What do COVID-19 variants mean for restaurant dining and worker safety?
“I think that all of the measures [to prevent contracting the virus] that we were doing before should still work, but they may work less well,” Liu says. “The B.1.1.7 variant, which is one of many variants that have been found, appears to be about 50 percent more transmissible, which means that it’s much easier to spread from person to person.” Liu explains that while these new variants aren’t expected to spread in new ways — say, through sewage or drinking water — they do make some activities more dangerous. “Any situation where you are taking some risk, including eating in a restaurant, where you spend some time indoors, with others without your mask on, will just become riskier.”

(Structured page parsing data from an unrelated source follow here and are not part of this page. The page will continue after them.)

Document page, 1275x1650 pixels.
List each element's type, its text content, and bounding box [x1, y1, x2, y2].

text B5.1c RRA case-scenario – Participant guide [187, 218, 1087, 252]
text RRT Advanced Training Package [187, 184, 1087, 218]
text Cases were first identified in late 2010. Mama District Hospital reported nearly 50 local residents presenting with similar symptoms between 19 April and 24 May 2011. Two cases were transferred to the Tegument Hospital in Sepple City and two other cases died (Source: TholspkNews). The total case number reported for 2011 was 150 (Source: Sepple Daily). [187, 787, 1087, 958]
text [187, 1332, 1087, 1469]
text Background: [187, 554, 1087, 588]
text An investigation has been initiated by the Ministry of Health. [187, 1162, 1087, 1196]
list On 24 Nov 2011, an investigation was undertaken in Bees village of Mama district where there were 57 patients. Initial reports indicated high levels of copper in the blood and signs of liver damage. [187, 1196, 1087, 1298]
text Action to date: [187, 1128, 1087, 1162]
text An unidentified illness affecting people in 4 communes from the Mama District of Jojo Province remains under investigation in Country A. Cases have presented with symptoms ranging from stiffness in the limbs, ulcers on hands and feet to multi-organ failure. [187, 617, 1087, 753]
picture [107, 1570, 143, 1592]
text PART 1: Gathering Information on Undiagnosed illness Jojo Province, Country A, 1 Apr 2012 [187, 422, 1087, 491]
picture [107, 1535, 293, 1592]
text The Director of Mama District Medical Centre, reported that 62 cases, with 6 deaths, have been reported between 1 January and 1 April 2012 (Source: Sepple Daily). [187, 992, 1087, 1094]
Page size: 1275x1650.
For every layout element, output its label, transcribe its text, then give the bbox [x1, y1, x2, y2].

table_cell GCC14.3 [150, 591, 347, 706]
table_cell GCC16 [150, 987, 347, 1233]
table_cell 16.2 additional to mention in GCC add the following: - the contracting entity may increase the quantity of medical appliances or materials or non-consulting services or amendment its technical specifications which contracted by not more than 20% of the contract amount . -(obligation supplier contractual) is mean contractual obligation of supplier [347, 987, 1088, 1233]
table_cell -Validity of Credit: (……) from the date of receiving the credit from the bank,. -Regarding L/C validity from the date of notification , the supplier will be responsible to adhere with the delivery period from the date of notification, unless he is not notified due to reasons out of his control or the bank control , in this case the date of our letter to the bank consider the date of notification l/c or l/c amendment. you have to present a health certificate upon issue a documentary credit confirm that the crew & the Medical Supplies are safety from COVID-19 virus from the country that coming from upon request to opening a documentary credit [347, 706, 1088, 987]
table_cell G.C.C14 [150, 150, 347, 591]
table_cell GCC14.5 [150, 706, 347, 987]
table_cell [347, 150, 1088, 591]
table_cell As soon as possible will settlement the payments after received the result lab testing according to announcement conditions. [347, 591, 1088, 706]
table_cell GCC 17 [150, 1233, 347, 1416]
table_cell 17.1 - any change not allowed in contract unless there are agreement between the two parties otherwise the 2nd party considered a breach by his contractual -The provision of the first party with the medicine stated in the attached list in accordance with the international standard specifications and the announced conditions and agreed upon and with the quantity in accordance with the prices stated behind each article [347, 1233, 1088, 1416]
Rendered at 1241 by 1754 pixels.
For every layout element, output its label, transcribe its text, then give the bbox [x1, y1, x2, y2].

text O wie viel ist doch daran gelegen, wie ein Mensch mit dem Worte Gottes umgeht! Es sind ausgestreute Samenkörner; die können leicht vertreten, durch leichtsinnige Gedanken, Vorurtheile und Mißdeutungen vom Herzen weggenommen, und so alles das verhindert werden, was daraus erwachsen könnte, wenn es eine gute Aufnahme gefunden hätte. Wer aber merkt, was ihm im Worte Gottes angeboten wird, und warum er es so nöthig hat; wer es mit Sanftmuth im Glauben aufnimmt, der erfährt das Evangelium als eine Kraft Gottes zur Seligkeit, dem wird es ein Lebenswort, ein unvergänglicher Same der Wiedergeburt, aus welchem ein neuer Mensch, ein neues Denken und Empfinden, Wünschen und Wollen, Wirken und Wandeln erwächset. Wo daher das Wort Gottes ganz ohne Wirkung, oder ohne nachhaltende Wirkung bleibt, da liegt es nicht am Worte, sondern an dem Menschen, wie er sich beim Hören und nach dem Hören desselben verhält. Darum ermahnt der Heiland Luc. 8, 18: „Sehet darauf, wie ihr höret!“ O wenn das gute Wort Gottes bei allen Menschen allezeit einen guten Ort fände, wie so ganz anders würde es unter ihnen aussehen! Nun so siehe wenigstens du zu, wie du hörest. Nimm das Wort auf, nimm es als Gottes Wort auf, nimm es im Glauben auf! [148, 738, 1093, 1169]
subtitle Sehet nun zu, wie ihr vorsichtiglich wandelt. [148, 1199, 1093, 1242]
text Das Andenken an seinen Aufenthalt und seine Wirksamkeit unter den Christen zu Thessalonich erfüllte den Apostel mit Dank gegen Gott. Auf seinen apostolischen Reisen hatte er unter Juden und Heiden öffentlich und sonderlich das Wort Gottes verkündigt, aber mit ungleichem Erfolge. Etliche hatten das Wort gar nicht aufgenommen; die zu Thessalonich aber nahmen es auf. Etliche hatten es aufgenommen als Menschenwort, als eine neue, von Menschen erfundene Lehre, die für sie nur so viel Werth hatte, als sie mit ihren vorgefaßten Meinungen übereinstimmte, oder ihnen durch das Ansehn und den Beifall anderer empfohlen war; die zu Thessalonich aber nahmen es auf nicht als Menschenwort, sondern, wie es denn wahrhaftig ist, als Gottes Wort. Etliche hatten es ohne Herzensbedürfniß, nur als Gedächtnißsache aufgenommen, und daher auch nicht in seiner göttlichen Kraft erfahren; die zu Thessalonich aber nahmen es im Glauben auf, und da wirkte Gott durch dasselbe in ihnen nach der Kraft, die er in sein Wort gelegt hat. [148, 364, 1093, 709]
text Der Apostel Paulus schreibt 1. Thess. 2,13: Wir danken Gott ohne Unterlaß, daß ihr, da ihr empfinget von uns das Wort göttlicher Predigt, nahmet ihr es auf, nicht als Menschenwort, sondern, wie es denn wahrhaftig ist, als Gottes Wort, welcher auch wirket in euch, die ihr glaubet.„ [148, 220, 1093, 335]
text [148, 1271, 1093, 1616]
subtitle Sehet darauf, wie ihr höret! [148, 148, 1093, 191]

Before the appearance of highly contagious variants of COVID-19, indoor dining already presented a number of elevated risk factors. In addition to being transmitted from close-contact interactions where large droplets containing the virus are expelled, the virus is also carried in tiny droplets known as aerosols, which, according to information the CDC first published in September, “can linger in the air for minutes to hours.” In other indoor settings that allow constant mask-wearing, the inhalation of these particles can often be prevented or limited by the use of a high-quality mask. But eating necessitates unmasking, and when masks come off for long stretches of eating and drinking in close proximity to others, risk — to restaurant workers as well as restaurant workers as well as fellow customers — goes up dramatically. Explaining the risks of indoor dining, Dr. Russell G. Buhr, a pulmonary and critical care physician at UCLA Health, told Eater in October that “being in an enclosed space where air is recirculated means that if there are viruses suspended in those aerosols in a room, the longer you spend time unmasked in an enclosed space, the higher the risk of contracting the virus.”